Group Birefringence Regulation and Measurement With Twin Zeros in a Selectively Infiltrated Microstructured Optical Fiber Based on OFDR

Abstract

We propose and demonstrate a selectively microfluidic-infiltrated method for the group birefringence regulation in a microstructured optical fiber. Meanwhile, an Optical Frequency Domain Reflectometry (OFDR) with an equivalent resolution of 0.6 Hz or 10-6 RIU is utilized to characterize its polarization separation and group birefringence change.
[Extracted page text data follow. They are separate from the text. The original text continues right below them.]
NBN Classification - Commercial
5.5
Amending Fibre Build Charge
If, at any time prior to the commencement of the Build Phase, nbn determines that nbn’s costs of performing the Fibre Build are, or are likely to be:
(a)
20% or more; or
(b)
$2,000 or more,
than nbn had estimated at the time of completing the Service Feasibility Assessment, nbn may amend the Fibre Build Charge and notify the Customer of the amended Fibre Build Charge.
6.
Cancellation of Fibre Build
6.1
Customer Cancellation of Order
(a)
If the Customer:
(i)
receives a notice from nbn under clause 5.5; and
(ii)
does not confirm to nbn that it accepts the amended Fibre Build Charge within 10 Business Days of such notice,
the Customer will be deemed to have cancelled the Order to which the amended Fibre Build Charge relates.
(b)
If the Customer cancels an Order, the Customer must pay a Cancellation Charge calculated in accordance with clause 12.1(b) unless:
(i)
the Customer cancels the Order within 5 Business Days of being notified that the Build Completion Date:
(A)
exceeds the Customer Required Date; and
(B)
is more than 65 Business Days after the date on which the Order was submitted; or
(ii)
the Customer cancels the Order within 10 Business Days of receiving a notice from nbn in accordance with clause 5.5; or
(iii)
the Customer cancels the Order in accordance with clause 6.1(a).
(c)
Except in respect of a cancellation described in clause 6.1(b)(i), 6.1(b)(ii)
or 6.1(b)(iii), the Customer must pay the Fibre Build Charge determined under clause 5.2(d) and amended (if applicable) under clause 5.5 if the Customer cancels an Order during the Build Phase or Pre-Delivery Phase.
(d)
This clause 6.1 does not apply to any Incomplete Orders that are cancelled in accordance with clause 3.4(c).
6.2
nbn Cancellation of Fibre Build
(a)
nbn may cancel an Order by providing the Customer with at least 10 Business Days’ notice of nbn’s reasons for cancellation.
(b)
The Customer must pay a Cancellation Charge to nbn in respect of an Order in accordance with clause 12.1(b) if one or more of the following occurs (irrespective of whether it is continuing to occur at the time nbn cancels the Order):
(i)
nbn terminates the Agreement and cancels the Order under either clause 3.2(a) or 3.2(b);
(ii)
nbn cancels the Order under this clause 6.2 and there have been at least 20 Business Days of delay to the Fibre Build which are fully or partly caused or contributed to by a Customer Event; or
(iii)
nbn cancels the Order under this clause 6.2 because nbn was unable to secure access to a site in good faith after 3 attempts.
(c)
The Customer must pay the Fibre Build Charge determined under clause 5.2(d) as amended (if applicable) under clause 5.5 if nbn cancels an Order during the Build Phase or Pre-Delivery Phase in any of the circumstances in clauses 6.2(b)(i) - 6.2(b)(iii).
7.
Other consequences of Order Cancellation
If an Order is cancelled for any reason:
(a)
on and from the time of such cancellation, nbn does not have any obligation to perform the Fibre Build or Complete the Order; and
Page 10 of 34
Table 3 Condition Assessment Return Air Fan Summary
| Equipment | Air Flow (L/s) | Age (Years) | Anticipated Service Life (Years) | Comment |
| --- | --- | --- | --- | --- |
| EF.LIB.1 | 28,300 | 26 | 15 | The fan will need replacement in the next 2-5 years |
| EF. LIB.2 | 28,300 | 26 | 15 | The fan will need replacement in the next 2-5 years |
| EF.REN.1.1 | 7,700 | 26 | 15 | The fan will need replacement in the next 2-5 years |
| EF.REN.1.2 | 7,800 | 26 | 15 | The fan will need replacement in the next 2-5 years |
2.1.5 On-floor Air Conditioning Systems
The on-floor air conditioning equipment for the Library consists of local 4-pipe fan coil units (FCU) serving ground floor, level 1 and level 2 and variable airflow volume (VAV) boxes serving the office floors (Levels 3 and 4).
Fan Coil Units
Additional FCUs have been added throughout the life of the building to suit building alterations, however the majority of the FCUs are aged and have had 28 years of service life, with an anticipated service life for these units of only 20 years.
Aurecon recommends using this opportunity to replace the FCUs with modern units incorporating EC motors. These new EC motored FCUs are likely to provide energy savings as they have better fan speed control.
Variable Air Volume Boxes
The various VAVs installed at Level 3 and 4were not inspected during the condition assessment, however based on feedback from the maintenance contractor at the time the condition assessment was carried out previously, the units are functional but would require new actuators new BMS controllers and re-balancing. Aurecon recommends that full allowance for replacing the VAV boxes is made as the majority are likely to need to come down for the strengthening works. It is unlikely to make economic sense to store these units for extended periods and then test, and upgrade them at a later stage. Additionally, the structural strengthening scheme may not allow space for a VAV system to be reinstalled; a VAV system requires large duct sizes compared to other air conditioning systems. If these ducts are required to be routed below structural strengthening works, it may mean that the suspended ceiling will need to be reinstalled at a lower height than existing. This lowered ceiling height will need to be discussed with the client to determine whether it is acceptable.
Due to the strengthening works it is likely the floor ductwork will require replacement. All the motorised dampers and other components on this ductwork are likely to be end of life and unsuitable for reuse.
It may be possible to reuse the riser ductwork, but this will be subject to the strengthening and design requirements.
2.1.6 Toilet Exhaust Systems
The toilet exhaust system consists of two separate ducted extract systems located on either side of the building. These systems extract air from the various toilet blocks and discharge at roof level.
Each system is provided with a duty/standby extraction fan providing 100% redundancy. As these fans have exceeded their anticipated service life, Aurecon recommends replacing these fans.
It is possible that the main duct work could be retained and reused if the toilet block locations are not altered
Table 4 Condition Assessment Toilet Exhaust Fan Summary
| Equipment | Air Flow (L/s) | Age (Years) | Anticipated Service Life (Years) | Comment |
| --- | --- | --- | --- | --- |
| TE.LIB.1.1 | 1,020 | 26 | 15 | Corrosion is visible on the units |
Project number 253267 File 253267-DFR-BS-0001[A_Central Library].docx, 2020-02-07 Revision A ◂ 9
By selectively infiltrating a fluid with a high thermal-optic coefficient into twin air holes nearby the silica fiber core, tunable group birefringence is observed and measured by polarization separation in beat frequency domain. Moreover, due to the co-effects of the filled and unfilled fiber segments, the twin critical zeros of the overall group birefringence are observed at 16.5 and 43.0, respectively. The unique position exchange of LP01x and LP01y presents at the twin critical zeros, which is investigated via the OFDR technique as well. Therefore, by combining the unfilled fiber segment with negative group birefringence and filled fiber segment with positive group birefringence, dual zeros in group birefringence are achieved with position exchange of the LP01x and LP01y peaks in beat frequency domain. Our demonstration provides potentials in flexible regulation and real-time observation of the group birefringence in microstructured optical fiber.